Data segment
——

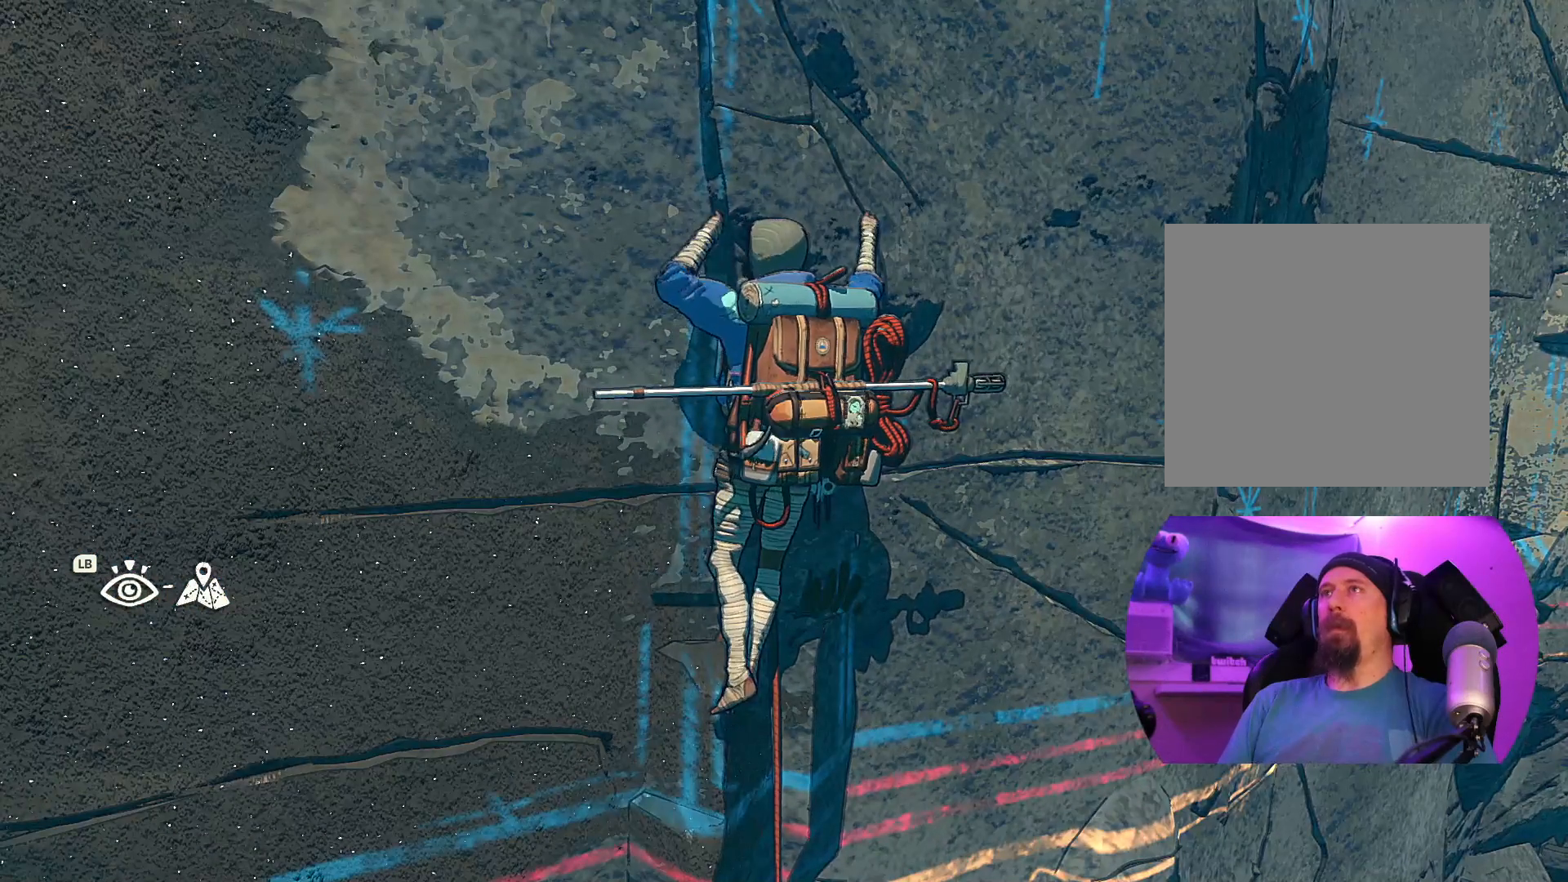
{"buttons": [], "left_stick": "up", "right_stick": "center", "events": []}
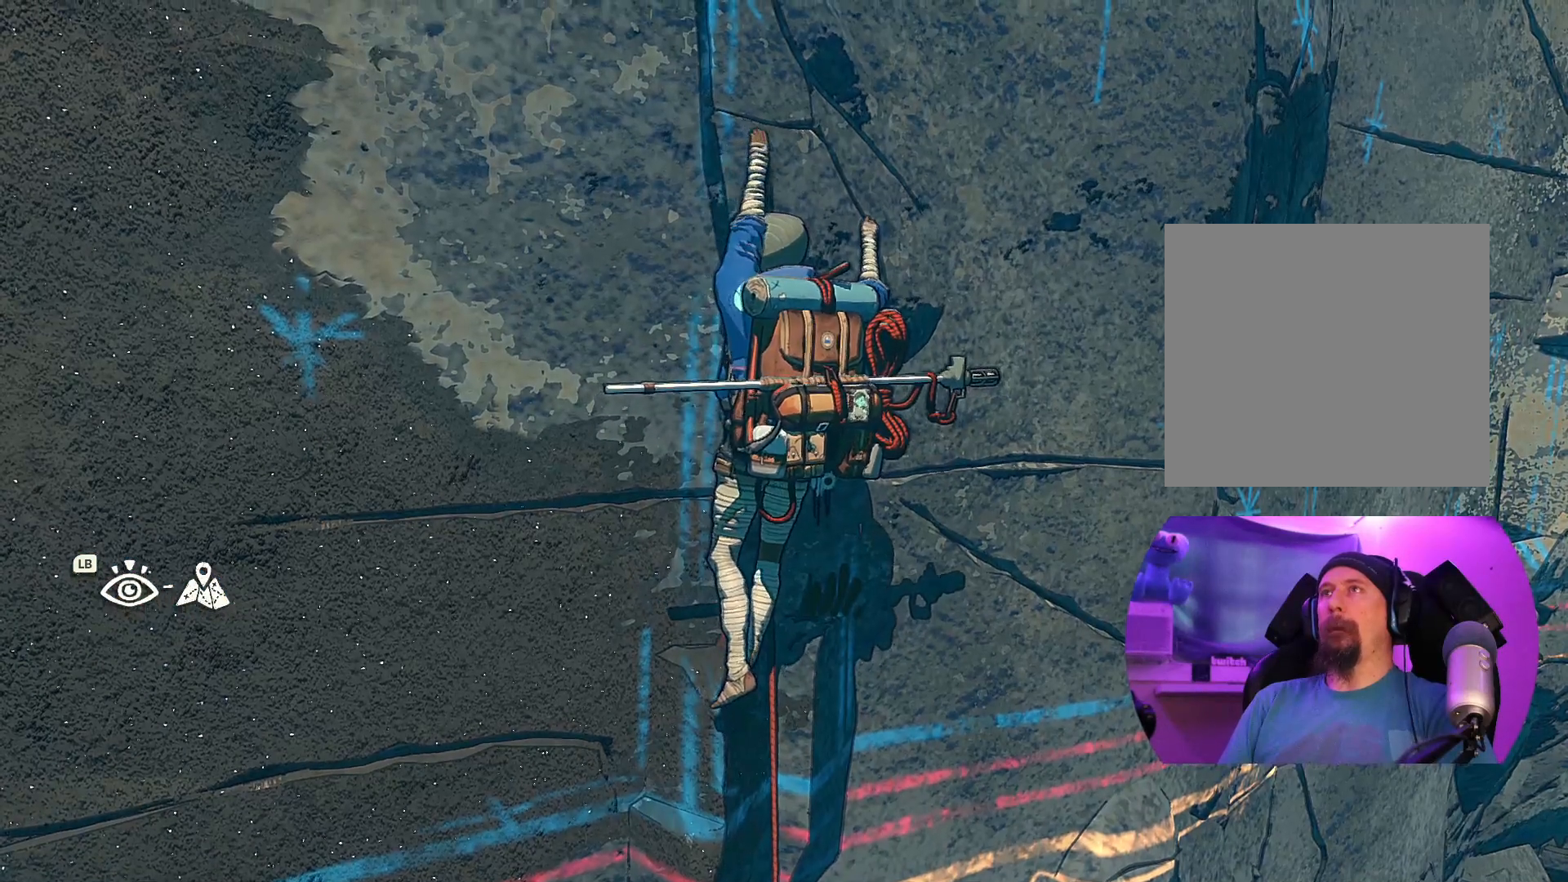
{"buttons": [], "left_stick": "up", "right_stick": "center", "events": []}
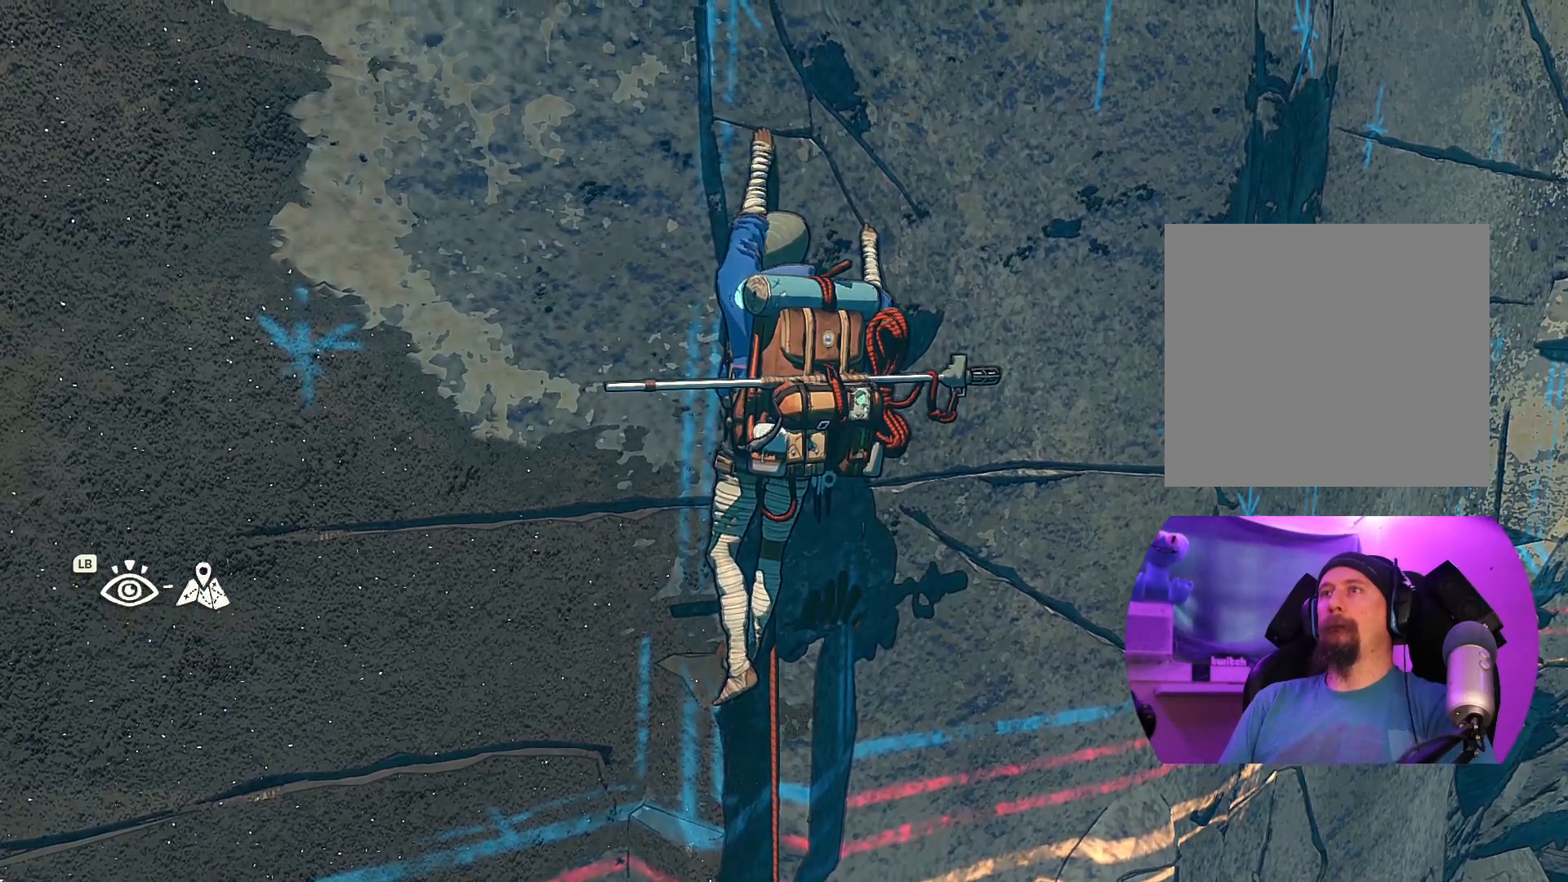
{"buttons": [], "left_stick": "up-right", "right_stick": "center", "events": [[434, "left_stick", "up-right"]]}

——

The whole listing above is to be repeated exactly, apart from its pictures.

Task answer
{"buttons": [], "left_stick": "up", "right_stick": "center", "events": []}
{"buttons": [], "left_stick": "up", "right_stick": "center", "events": []}
{"buttons": [], "left_stick": "up-right", "right_stick": "center", "events": [[434, "left_stick", "up-right"]]}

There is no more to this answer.